If all goes well, NASA's next mission, a Mars lander, will launch on May 5. But that robot won't be alone—it will have two tiny hitchhiker satellites, the first spacecraft of their size to leave the safety of Earth's orbit.

The satellites are each about the size of a briefcase and will run a separate mission from that of the main lander. Their creators have nicknamed the pair Wall-E and Eva, in honor of characters from the Pixar film, thanks to the scene in which Wall-E uses a fire extinguisher to dance through space, which mimics how these two real spacecraft will move.

If they successfully survive their voyage, the satellites, formally known as MarCO-A and MarCO-B, will become communication relay stations around Mars.

Read more: Mars's Two Tiny Moons Were Formed After an Asteroid Hit the Planet, New Theory Suggests

"These are our scouts," Andy Klesh, chief engineer of the MarCO project, said in a press release. "CubeSats haven't had to survive the intense radiation of a trip to deep space before, or use propulsion to point their way towards Mars. We hope to blaze that trail."

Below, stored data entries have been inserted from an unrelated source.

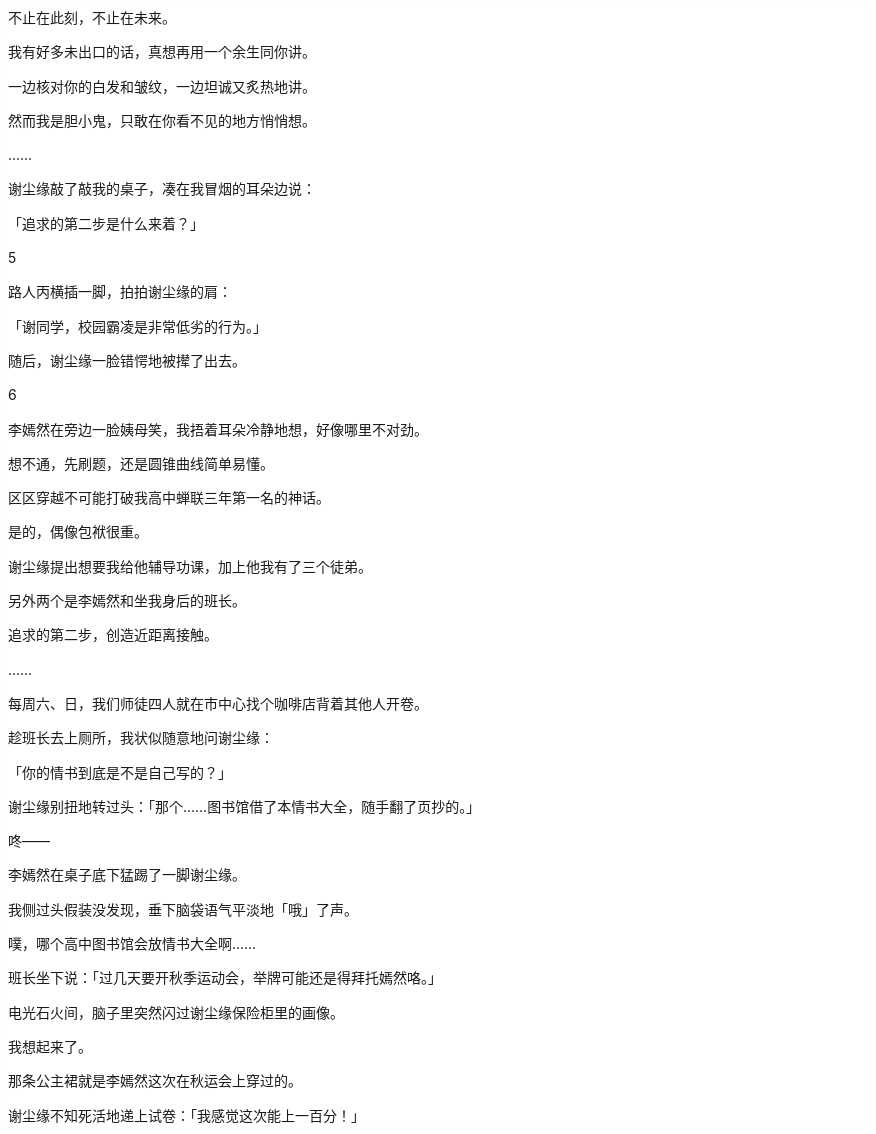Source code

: 不止在此刻，不止在未来。

我有好多未出口的话，真想再用一个余生同你讲。

一边核对你的白发和皱纹，一边坦诚又炙热地讲。

然而我是胆小鬼，只敢在你看不见的地方悄悄想。

……

谢尘缘敲了敲我的桌子，凑在我冒烟的耳朵边说：

「追求的第二步是什么来着？」

5

路人丙横插一脚，拍拍谢尘缘的肩：

「谢同学，校园霸凌是非常低劣的行为。」

随后，谢尘缘一脸错愕地被撵了出去。

6

李嫣然在旁边一脸姨母笑，我捂着耳朵冷静地想，好像哪里不对劲。

想不通，先刷题，还是圆锥曲线简单易懂。

区区穿越不可能打破我高中蝉联三年第一名的神话。

是的，偶像包袱很重。

谢尘缘提出想要我给他辅导功课，加上他我有了三个徒弟。

另外两个是李嫣然和坐我身后的班长。

追求的第二步，创造近距离接触。

……

每周六、日，我们师徒四人就在市中心找个咖啡店背着其他人开卷。

趁班长去上厕所，我状似随意地问谢尘缘：

「你的情书到底是不是自己写的？」

谢尘缘别扭地转过头：「那个……图书馆借了本情书大全，随手翻了页抄的。」

咚——

李嫣然在桌子底下猛踢了一脚谢尘缘。

我侧过头假装没发现，垂下脑袋语气平淡地「哦」了声。

噗，哪个高中图书馆会放情书大全啊……

班长坐下说：「过几天要开秋季运动会，举牌可能还是得拜托嫣然咯。」

电光石火间，脑子里突然闪过谢尘缘保险柜里的画像。

我想起来了。

那条公主裙就是李嫣然这次在秋运会上穿过的。

谢尘缘不知死活地递上试卷：「我感觉这次能上一百分！」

CubeSats, the formal name for these small satellites, have become extremely popular for use in Earth's orbit, since they're relatively cheap to develop and launch. More than 700 of these miniature satellites have been sent to space so far.

But unlike any of their fellow CubeSats, after launch, the MarCO satellites will be driven by a compressed gas that's often used in fire extinguishers. Each satellite can shoot that gas in eight directions in order to steer. (Other CubeSats use electromagnetic steering in combination with the magnetic field that surrounds Earth.)

The new steering mechanism was necessary because to date, every single CubeSat satellite has stayed in orbit around Earth. Wall-E and Eva will be the first to stray farther, and that means they'll face huge threats that other CubeSats have avoided—most notably radiation, which damages human and robotic space explorers alike.

If they do survive the months-long, perilous journey to Mars, they'll become relay messengers, picking up signals from the InSight lander as they pass overhead and then sending those signals on to Earth as they come out from behind Mars. That should make communication with the red planet much faster. But it's a low-risk experiment: InSight will still be able to send signals directly to Earth if the CubeSats don't make it.